Tori and Ricardo and his fifth grade science fair project. At the time he took the demotion of Pluto from plant to minor planet very badly.
Tori and Ricardo and his fifth grade science fair project. At the time he took the demotion of Pluto from plant to minor planet very badly.

The graduation we attended was for a family friend – Ricardo Lopez. The family – which we call The Lopi, which we maintain is the plural of Lopez – are friends from our St. Croix days. During our last year on the island, Ricardo was in the fifth grade class Tori taught at the Good Hope School. He was her favorite student she’s ever taught. He was a little round ball full of smiles. Now, somehow, he has turned into a tall, handsome young man who will be going to Pace University in New York in the fall.

Overheard at our table at dinner – okay, I didn’t overhear it, I actually said it – “So where do the cool kids hang out around here? (longish pause) They never told you, did they.”

I take a perverse pleasure in hearing people sigh and say “Only the Baurs.” Most recently as the graduates were parading in for half an hour, we started a kick line in our row.

The Lopez Family (or Lopi, in Baurspeak) at graduation.
The Lopez Family (or Lopi, in Baurspeak) at graduation.

Far be it from me to make fun of a kid’s name, but this one is truly impressive. Just to be sure, I’m going to change ONE LETTER in the last name of this kid. The graduate with the most amazing name I’ve ever seen was: Oluwatumininu Oluwatuminmise Sadole. Wow. The name appears to be of Yoruba origin, translates to something like “God has regenerated me,” and statistically is more likely be a girl than boy, although either is possible and I missed his/her’s walk across the stage. (Give me a break, there were more than 800 kids in this graduating class.)

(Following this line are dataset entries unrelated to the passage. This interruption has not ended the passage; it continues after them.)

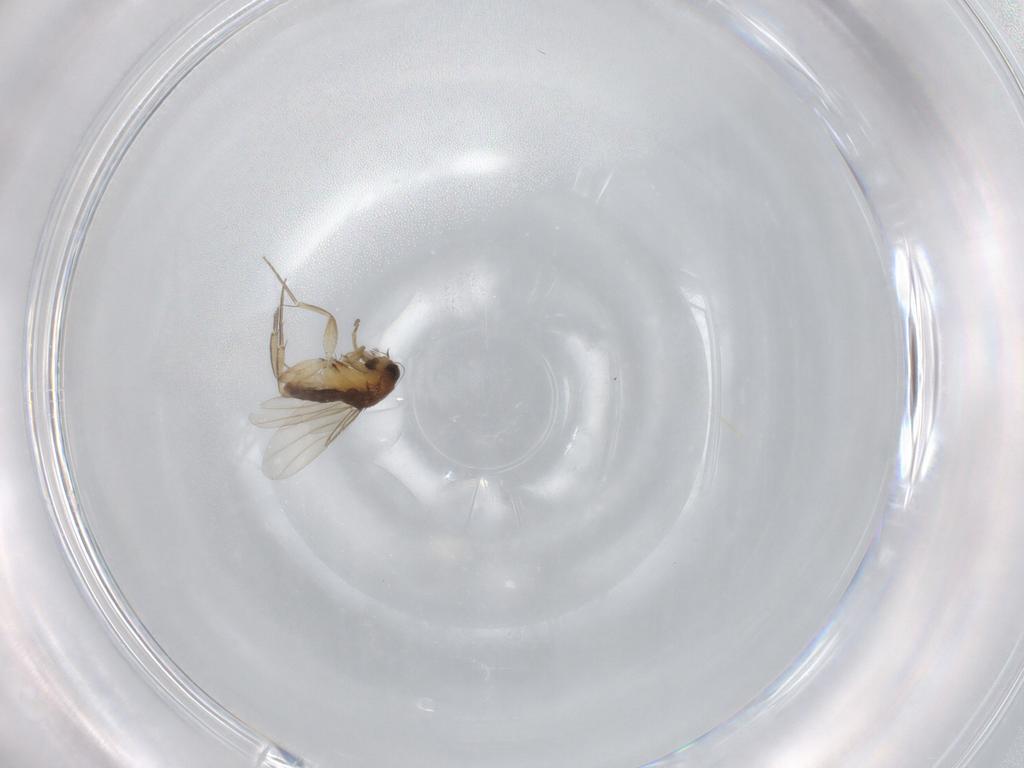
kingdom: Animalia
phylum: Arthropoda
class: Insecta
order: Diptera
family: Phoridae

But when I spotted that name in the program I thought, “I’ll bet that kid can’t WAIT until she’s old enough to go to court and get the name changed legally to something simpler, something like Oluwatumininu Oluwatuminmise Jones.

That’d be SO much better.

Tori needs her beach time, and Monday she got some. In her shadow, lower left, is a glimpse of Max.
Tori needs her beach time, and Monday she got some. In her shadow, lower left, is a glimpse of Max.

The drive to Houston (actually Katy, Texas, where the Lopez family lives. It’s an affluent suburb just west of Houston) takes about six hours and we drove straight out. On the way home, however, we meandered.

First we headed down to the Texas coast to get just a little beach time in. Most of what we saw was a lot like the coast of Louisiana, Mississippi, much of Alabama, the Florida panhandle. Many rental houses on stilts, gas stations and strip malls. But the beach was nice, certainly better than Mississippi’s. And when we got into Galveston, that was actually quite nice. Very resortish, a well-cared for beach, good restaurants. Yeah, WAY too built up, but still the nicest place I’ve yet seen on the Gulf coast. I wish we’d had more time there, but we had only the one afternoon and night. I’d like to have spent a little time on the history of the 1900 hurricane that demolished the island, killing 8,000 people in the greatest natural disaster in U.S. history.

Our drive home was “blue line highway” as far as we could go, staying off the main highways and interstate and poking around in the boonies. We passed through Port Arthur, Texas, a miserable place, all refineries and dust and oily smells. But it was the birthplace of Janis Joplin, so we paid our tribute. You could certainly understand why she was in a hurry to get out.

There was more, a lot more, crammed into four days. But anyone who has read this far has probably had their patience tested to the limit, and I really need to get on to other things.